### What the task asks
The answer must consist of every line from the data that holds the string "space".

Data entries

Segment Open

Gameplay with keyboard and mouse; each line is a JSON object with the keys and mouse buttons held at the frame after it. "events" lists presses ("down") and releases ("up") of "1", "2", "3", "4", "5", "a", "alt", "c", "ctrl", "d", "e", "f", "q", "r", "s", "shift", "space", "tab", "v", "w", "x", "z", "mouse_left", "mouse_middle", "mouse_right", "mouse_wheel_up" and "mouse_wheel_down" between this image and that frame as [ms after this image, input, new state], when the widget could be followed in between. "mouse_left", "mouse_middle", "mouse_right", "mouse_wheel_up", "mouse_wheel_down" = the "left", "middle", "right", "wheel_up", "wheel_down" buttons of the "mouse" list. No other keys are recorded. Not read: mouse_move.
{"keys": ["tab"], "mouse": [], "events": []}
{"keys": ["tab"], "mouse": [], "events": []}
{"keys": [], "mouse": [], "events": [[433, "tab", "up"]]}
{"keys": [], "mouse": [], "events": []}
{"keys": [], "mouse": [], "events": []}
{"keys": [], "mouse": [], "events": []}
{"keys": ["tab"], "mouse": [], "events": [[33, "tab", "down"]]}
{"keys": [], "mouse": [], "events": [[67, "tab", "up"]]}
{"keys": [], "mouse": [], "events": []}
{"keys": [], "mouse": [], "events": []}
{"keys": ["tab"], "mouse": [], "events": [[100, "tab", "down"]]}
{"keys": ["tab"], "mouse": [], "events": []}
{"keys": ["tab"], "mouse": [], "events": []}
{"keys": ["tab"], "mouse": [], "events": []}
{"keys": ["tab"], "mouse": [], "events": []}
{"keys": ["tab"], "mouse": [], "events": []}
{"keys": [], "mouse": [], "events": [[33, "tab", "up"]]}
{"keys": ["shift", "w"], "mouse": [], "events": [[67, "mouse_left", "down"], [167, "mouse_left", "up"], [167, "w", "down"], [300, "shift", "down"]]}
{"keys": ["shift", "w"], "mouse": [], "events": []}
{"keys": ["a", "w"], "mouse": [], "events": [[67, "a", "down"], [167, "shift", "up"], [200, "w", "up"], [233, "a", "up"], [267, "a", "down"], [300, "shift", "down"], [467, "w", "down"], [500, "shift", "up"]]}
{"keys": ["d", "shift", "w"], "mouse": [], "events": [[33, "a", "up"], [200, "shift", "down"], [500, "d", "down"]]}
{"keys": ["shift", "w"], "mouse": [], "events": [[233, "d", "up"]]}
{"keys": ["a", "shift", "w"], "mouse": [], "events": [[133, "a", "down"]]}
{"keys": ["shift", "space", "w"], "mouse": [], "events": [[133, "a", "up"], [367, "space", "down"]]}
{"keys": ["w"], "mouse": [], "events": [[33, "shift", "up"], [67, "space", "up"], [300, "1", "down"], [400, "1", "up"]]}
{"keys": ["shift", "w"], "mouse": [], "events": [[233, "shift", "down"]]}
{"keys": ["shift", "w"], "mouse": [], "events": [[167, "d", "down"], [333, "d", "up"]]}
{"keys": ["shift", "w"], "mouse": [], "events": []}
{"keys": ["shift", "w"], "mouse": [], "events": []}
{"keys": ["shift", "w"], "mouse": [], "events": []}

Segment Closed

### Answer to this problem
Gameplay with keyboard and mouse; each line is a JSON object with the keys and mouse buttons held at the frame after it. "events" lists presses ("down") and releases ("up") of "1", "2", "3", "4", "5", "a", "alt", "c", "ctrl", "d", "e", "f", "q", "r", "s", "shift", "space", "tab", "v", "w", "x", "z", "mouse_left", "mouse_middle", "mouse_right", "mouse_wheel_up" and "mouse_wheel_down" between this image and that frame as [ms after this image, input, new state], when the widget could be followed in between. "mouse_left", "mouse_middle", "mouse_right", "mouse_wheel_up", "mouse_wheel_down" = the "left", "middle", "right", "wheel_up", "wheel_down" buttons of the "mouse" list. No other keys are recorded. Not read: mouse_move.
{"keys": ["shift", "space", "w"], "mouse": [], "events": [[133, "a", "up"], [367, "space", "down"]]}
{"keys": ["w"], "mouse": [], "events": [[33, "shift", "up"], [67, "space", "up"], [300, "1", "down"], [400, "1", "up"]]}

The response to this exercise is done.